WORK INSTRUCTIONS: Your answer must be the full listing, word for word, with no images in it.

DATA BLOCK:
###

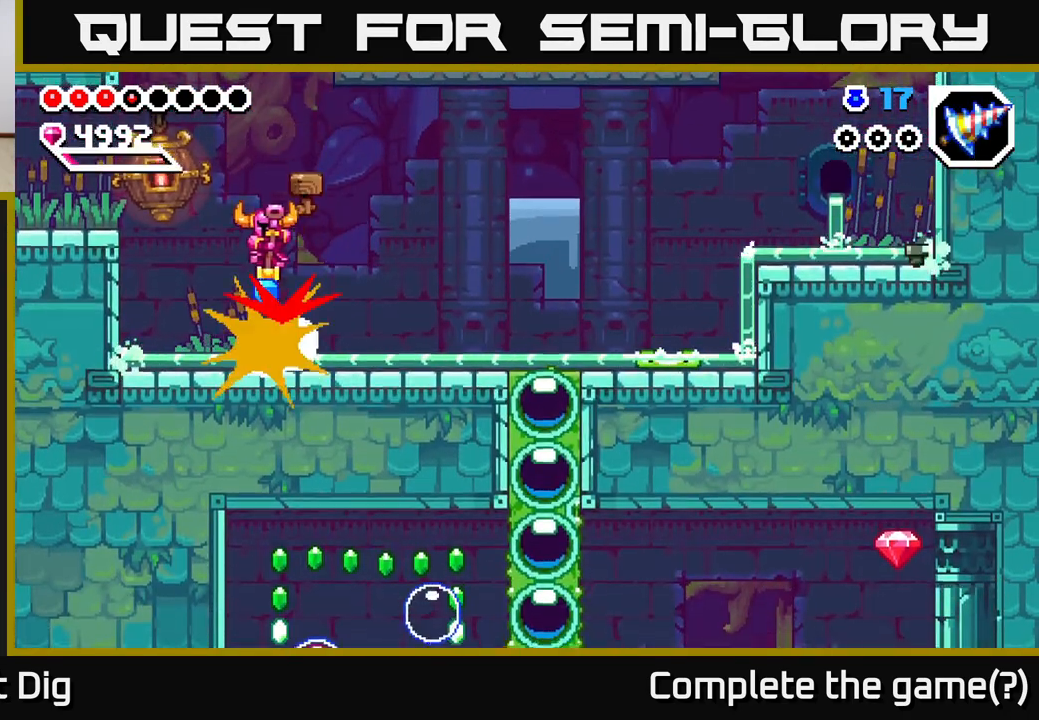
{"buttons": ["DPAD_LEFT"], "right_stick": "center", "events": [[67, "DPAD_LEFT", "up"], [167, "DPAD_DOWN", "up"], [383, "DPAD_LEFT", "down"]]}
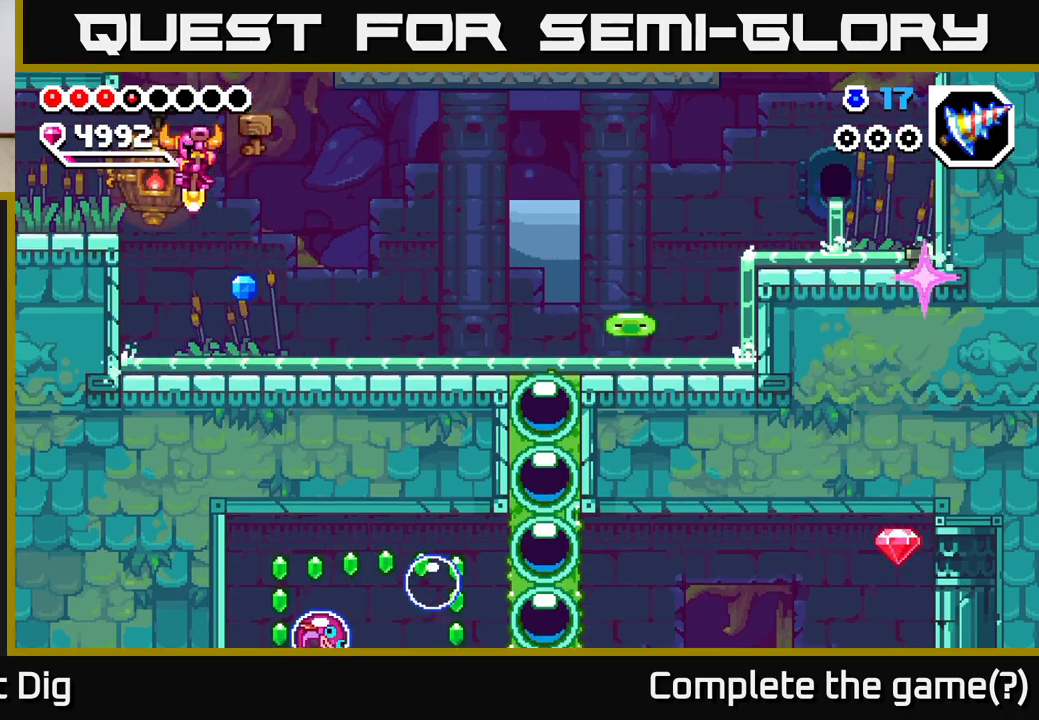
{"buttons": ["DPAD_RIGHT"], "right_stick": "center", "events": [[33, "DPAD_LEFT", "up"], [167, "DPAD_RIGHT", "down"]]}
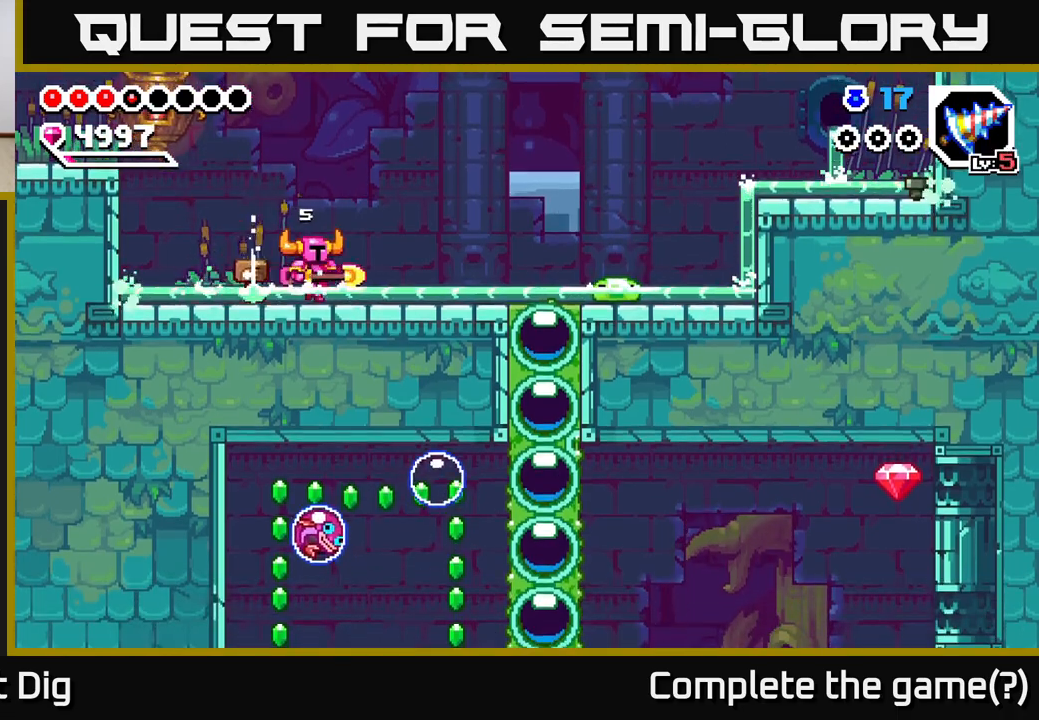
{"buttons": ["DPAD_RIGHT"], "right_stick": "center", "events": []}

###

OUTPUT BELOW:
{"buttons": ["DPAD_LEFT"], "right_stick": "center", "events": [[67, "DPAD_LEFT", "up"], [167, "DPAD_DOWN", "up"], [383, "DPAD_LEFT", "down"]]}
{"buttons": ["DPAD_RIGHT"], "right_stick": "center", "events": [[33, "DPAD_LEFT", "up"], [167, "DPAD_RIGHT", "down"]]}
{"buttons": ["DPAD_RIGHT"], "right_stick": "center", "events": []}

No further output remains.